WORK INSTRUCTION -> Please give the count of lines below with the string "after" in them, and no other words.

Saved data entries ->
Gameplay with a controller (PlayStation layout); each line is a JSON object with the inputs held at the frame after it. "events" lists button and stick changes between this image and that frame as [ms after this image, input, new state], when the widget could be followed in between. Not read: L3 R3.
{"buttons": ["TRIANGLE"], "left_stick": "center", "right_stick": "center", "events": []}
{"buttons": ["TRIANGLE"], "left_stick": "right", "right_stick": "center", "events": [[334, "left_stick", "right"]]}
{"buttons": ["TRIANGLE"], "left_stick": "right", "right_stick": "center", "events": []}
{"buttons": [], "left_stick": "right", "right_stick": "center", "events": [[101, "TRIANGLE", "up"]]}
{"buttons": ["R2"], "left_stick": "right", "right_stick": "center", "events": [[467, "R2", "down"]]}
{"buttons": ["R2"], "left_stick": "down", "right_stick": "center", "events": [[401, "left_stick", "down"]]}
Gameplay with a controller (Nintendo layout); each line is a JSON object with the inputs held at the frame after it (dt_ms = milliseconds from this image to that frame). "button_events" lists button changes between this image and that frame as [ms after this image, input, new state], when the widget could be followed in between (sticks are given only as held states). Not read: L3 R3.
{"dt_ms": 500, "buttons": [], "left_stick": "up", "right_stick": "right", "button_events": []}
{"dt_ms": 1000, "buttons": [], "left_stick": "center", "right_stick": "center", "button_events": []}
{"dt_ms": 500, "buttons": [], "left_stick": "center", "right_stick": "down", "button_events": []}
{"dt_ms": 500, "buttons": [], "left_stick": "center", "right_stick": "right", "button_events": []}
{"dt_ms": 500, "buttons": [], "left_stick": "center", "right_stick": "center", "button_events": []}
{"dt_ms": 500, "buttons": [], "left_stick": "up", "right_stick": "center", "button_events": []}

TASK ANSWER -> 2